**ACTIVITY:** From the listing below, extract each entry exactly as written, minus the images.

**TASK INPUT:**
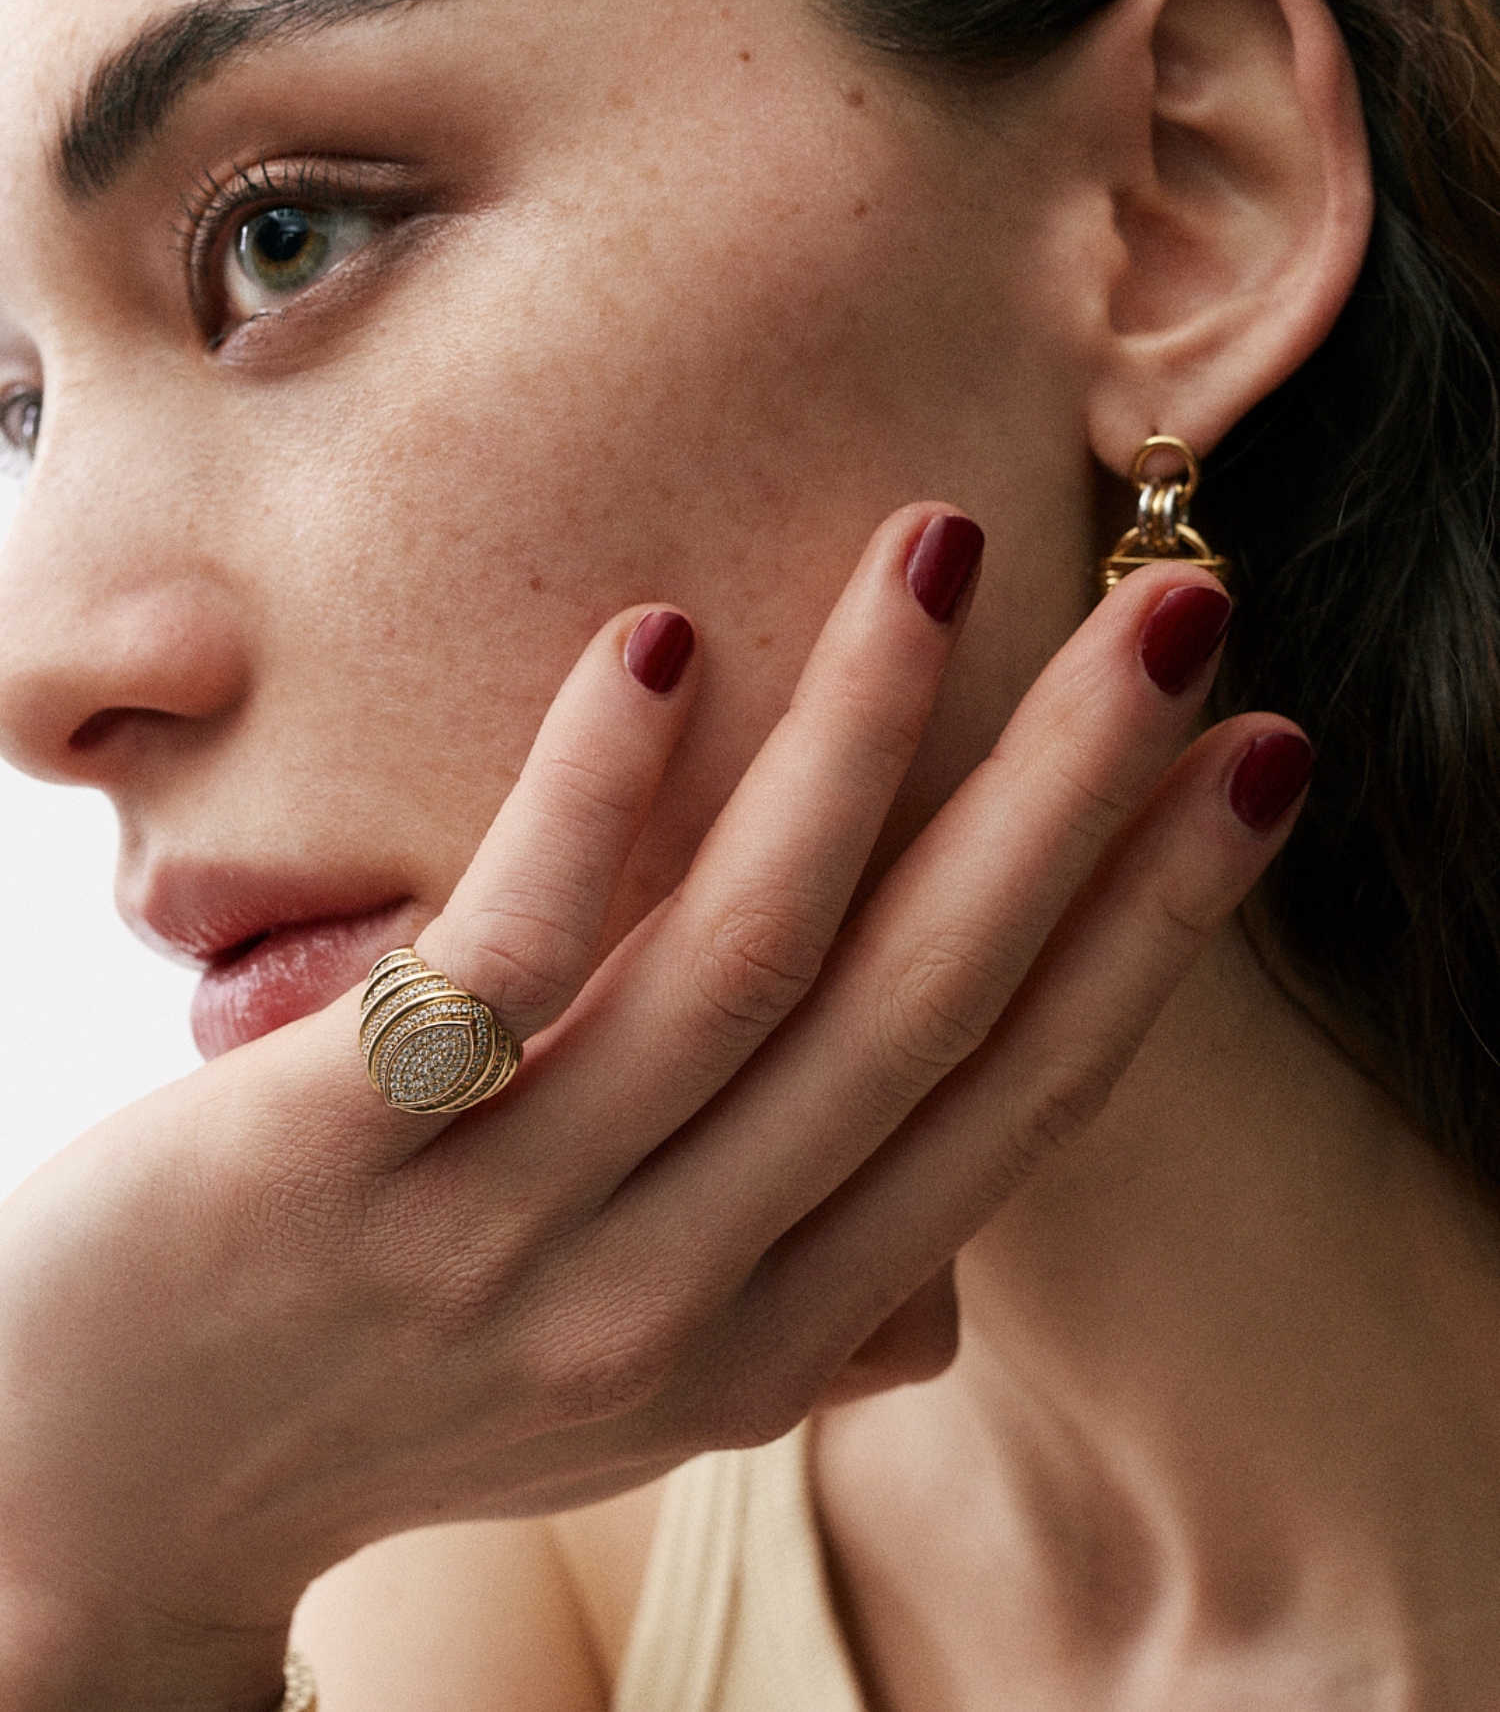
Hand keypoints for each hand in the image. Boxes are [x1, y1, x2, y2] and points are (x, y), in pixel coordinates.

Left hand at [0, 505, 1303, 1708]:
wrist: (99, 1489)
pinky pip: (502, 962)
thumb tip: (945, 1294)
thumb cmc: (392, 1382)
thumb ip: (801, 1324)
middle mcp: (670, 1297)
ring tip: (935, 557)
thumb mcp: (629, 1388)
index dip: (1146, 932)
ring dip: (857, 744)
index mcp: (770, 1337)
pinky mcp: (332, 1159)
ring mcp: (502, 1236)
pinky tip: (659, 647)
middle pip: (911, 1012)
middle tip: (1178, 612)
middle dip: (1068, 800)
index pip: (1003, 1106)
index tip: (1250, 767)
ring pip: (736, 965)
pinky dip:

**SOLUTION:**
Hand keypoints for each hand in the image. Boxes are [x1, y1, x2, y2] and points are (x, y), in pixel coordinates.

Left hand at [0, 505, 1303, 1708]:
wrist: (99, 1489)
pinky pip: (502, 962)
thumb tip: (945, 1294)
thumb cmc: (392, 1382)
thumb ip: (801, 1324)
middle mcp: (670, 1297)
ring tip: (935, 557)
thumb mcp: (629, 1388)
index dip: (1146, 932)
ring dip: (857, 744)
index mcp: (770, 1337)
pinky mcp: (332, 1159)
ring mcp: (502, 1236)
pinky tip: (659, 647)
middle pip: (911, 1012)
middle tip: (1178, 612)
middle dip: (1068, 800)
index pip: (1003, 1106)
index tip: (1250, 767)
ring pip: (736, 965)
pinky dip:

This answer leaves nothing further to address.